Deux artistes sulfureux se lancent dans la course à la présidentielle
Porté par un mouvement résolument hostile aux institutions en place, l'artiste donne rendez-vous à ses soutiens dans la capitale pour entamer sa marche vers l'Élysée. Cette déclaration confirme le glissement progressif de l'homme de scène vers le militantisme radical, après plusieurs années d'engagements polémiques. Reste à mesurer l'écho de ce projet inattendu face à une opinion publique déjà très polarisée et désabusée par la politique traditionnelle.

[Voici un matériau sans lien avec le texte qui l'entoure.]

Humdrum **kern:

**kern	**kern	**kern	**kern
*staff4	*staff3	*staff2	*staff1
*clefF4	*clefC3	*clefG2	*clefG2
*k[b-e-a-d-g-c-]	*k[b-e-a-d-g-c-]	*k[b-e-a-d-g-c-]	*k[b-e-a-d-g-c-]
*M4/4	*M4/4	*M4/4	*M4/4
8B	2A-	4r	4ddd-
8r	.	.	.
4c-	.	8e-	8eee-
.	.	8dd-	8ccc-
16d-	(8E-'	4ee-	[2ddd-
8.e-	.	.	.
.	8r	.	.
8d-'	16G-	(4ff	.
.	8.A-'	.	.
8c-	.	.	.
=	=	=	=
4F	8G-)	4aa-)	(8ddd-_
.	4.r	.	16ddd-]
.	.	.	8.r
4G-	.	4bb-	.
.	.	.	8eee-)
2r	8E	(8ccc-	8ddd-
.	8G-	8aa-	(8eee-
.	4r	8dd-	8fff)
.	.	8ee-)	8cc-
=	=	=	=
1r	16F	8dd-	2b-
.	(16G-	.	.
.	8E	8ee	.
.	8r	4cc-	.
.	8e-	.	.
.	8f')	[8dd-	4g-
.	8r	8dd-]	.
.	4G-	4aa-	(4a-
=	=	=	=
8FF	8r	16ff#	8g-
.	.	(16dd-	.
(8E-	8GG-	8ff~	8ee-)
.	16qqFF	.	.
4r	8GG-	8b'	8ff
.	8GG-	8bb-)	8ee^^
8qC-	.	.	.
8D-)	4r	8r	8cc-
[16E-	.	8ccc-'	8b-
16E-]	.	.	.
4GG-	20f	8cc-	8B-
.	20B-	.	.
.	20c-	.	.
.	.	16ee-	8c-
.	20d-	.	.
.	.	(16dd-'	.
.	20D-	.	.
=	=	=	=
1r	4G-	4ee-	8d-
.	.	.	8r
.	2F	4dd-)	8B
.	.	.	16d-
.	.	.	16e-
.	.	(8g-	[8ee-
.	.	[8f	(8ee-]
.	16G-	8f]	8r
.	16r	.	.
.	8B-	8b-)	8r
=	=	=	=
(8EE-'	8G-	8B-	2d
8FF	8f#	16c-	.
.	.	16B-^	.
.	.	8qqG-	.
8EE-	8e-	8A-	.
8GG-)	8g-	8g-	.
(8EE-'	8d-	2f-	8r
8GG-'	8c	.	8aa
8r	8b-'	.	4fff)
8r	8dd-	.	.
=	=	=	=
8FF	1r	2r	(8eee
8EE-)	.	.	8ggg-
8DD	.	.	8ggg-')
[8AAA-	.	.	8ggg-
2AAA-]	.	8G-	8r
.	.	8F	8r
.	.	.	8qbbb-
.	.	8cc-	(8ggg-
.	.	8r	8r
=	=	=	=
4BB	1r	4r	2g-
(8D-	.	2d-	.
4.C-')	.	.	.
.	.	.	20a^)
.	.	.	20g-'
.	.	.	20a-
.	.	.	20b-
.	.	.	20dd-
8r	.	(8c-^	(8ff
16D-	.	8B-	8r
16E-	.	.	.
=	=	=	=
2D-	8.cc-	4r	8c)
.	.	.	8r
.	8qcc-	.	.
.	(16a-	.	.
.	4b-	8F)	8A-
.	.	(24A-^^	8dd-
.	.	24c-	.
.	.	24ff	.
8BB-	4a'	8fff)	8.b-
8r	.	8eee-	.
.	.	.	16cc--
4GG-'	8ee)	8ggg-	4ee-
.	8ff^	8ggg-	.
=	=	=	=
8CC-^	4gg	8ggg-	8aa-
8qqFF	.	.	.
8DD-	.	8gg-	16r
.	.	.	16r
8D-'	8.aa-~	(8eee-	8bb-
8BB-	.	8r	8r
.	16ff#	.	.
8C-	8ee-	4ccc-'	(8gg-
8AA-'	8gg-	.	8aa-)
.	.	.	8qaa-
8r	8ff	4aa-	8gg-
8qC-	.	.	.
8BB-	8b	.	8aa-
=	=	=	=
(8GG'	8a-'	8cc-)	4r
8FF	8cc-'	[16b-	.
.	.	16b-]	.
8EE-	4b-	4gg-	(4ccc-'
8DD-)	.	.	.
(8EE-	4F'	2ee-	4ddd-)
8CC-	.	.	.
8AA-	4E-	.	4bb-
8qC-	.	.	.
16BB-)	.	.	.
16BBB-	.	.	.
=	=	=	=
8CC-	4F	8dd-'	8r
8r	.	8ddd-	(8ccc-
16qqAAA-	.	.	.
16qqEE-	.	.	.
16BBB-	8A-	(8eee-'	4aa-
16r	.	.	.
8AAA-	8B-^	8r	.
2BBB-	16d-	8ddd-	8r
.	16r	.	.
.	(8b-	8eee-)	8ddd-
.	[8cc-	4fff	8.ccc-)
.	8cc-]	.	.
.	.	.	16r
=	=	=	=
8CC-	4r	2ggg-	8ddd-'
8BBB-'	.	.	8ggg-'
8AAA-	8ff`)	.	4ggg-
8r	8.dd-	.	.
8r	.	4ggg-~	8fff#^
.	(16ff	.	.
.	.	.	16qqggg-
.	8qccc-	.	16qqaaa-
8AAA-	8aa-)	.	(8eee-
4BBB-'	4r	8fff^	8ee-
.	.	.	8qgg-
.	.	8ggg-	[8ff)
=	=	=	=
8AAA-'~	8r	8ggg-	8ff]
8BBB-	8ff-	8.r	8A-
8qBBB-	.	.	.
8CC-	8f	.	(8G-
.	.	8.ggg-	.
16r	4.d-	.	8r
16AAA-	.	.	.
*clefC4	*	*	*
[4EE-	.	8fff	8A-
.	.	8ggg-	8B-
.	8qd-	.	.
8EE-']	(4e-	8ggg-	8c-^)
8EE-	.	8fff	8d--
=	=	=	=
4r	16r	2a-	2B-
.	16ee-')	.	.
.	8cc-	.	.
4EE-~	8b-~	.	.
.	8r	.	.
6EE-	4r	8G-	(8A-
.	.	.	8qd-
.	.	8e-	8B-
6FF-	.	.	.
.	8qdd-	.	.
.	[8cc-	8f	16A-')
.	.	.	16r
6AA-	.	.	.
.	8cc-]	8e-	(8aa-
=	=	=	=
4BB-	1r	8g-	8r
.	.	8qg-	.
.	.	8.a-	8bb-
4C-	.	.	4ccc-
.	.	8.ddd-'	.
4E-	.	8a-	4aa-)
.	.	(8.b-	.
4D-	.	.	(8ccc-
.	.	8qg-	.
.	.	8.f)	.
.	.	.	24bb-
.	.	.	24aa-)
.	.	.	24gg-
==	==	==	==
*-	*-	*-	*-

L'officialisation et un premier rendez-vous parisien
Ce mercredi 19 août 2026, Francis Lalanne a confirmé par un communiqué de presse son intention ferme de briguer la magistrature suprême du pays. Il concourra sous l'étiquette de son propre mouvement citoyen, baptisé avec ferveur "France Libre". Selon les informations rapportées par Orange Actu, le véritable coup d'envoi de cette mobilisation aura lieu dès ce vendredi 21 août à 20 heures.
Ce premier rassemblement public se tiendra au Théâtre Galabru, niché dans le XVIIIe arrondissement de Paris. Une salle intime qui servira de tremplin médiatique pour le candidat. D'après des publications relayées sur ses réseaux sociaux, ce dernier réserve une "annonce surprise" à ses sympathisants lors de cette soirée inaugurale.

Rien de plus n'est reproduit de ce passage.